REQUIREMENT:
According to the travel entry, what is permanently stranded on a sand bar in Goa?

It's been awhile since the last entry and, without being a slave to chronology I'll quickly fill you in on the nitty gritty. Fi and I have gone on a camel “safari”, seen the Taj Mahal, been robbed, seen the Golden Temple, toured the world's most impressive homage to garbage, and witnessed the border closing ceremony between India and Pakistan. Actually that turned out to be pretty chronological, so forget what I said earlier.

The beautiful beaches of world famous Goa didn't make the list of notables above because as it turns out the beaches and little towns in Goa are awful. It was really a big disappointment. We kind of rushed up to Goa because Fi had a hankerin' for beach bumming, and Goa just didn't have the goods to deliver. We saw pretty much the whole state on scooter-back, visited nearly every beach and they were uniformly shitty. So next time you see one of those “Go Goa!” advertisements, you can smirk knowingly; I know I will. If you think I'm exaggerating check out the photo with the tanker and the crows. That tanker is permanently stranded on a sand bar there. It's been there for the last few years, as you see it. That was pretty much the nicest beach in Goa. So much for that.

DATASET CONTENT:
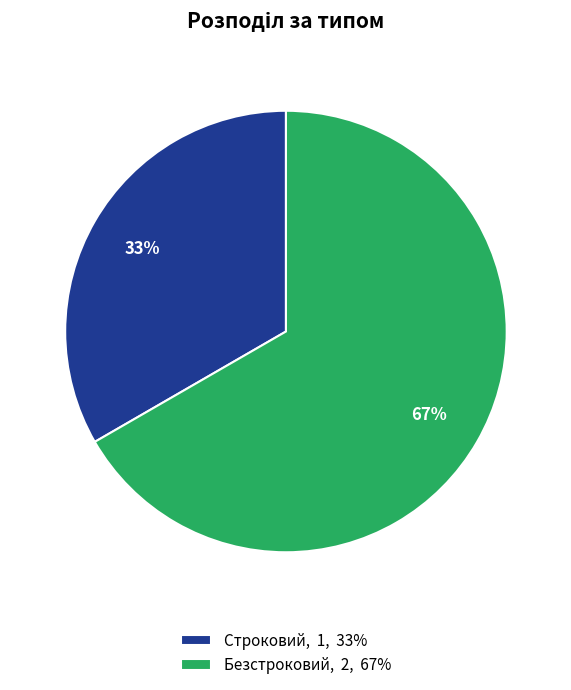

Which category accounts for the majority?

Безстроковий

RESPONSE AREA:
A tanker.